La mobilisation des intermittents pourrait-elle faire imploser le PS ?
Notre gouvernement s’est refermé sur lui-même et ne semble plus savoir comment sortir de sa politique d’austérité. Il n’écoute plus et fonce. François Rebsamen semble vouloir aller à marche forcée vers l’agrément de la convention de l’Unedic. Il ne se rend pas compte qu’il a face à lui une très forte mobilisation qui va bien au-delà des rangs du monde culturel. Le mouvement des intermittents ajoute une urgence à la crise que traverse la gauche : il faut trouver le moyen de rassembler. Quelle ligne politique permettrait ce rassemblement ? Avec sa gestion du dossier des intermittents, le gouvernement s’affronte à un milieu qui lui était pourtant favorable.
L’idée du Medef n’est-elle pas, depuis 2003, de revenir sur le principe solidaire de l’assurance chômage ?
Le Medef voudrait ramener l’assurance chômage à un système où seule une infime minorité se verrait ouvrir des droits. Le système de l’intermittence du spectacle va à l’encontre de cette logique.
Le Syndeac a publié en février un rapport sur l’indemnisation chômage des intermittents et un régime alternatif. Quel est le poids de ce document ?

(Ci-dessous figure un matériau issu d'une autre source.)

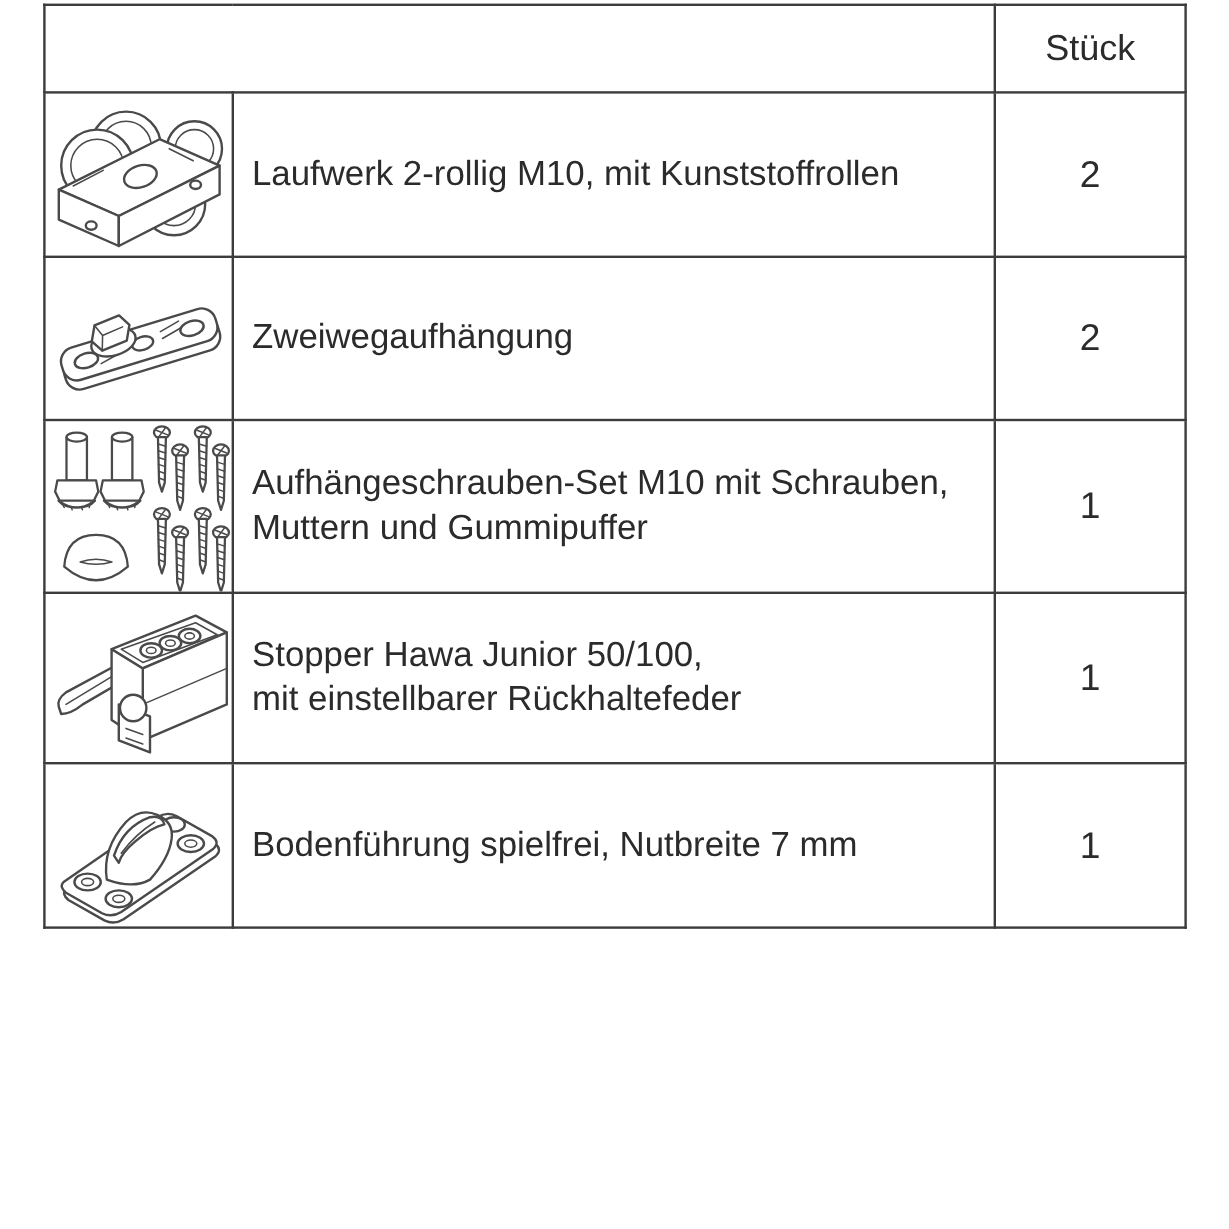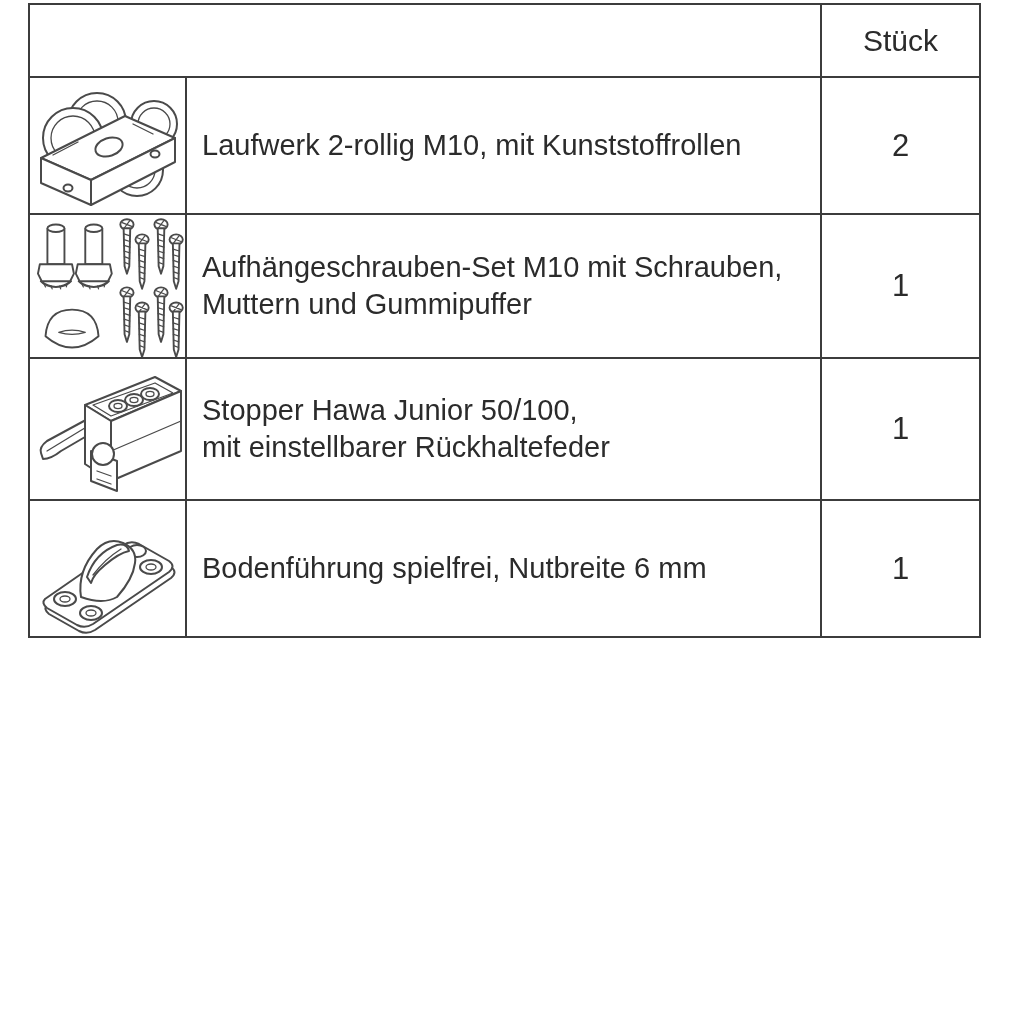"Stück" table.parts { left: 28px -> 36px }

Ce document est fondamental. Contrairement à l’accord du 22 mars qui a été décidé par des partenaires qui semblaient peu au courant de la réalité des annexes 8 et 10, cette étude universitaire a été validée par de nombreux partenaires concernés : le Syndeac, la CGT, la Coordination des intermittents et précaires, des parlementaires qui siègent au Comité de suivi… Les intermittents, régime dont la préfiguration date du Front populaire, est un dossier assez technique. D’où l’importance de savoir un minimum de quoi il retourne. Cette étude propose notamment de revenir à une prise en compte de 507 heures sur 12 mois et de plafonner le cumul indemnités-salaires, mais aussi de rouvrir le plafond des heures d’actions artistiques aujourd’hui bloqué à 50 heures. Ce qui est contradictoire avec l’objectif de développer l’éducation artistique et culturelle. L’existence d’un régime d’intermittence agit de manière directe sur le dynamisme culturel de notre pays. C’est en partie parce que les chorégraphes ont pu bénéficier de ce droit dans les années 1970 que la danse contemporaine a connu un développement sans précédent.
Quelles sont les conséquences des annulations de spectacles et de festival ?
C’est catastrophique pour la culture, pour les spectateurs comme pour les artistes. Personne ne fait la grève par plaisir. À plus forte raison quand on travaille sur un spectacle à plusieurs depuis des mois. Olivier Py prépare son premier Festival d’Avignon avec une programmation alléchante. S’il reste encore une chance de sauver les festivals de l’été, c’est en trouvant une solution pour qu’il n’y ait pas de mauvais coup porté aux annexes 8 et 10.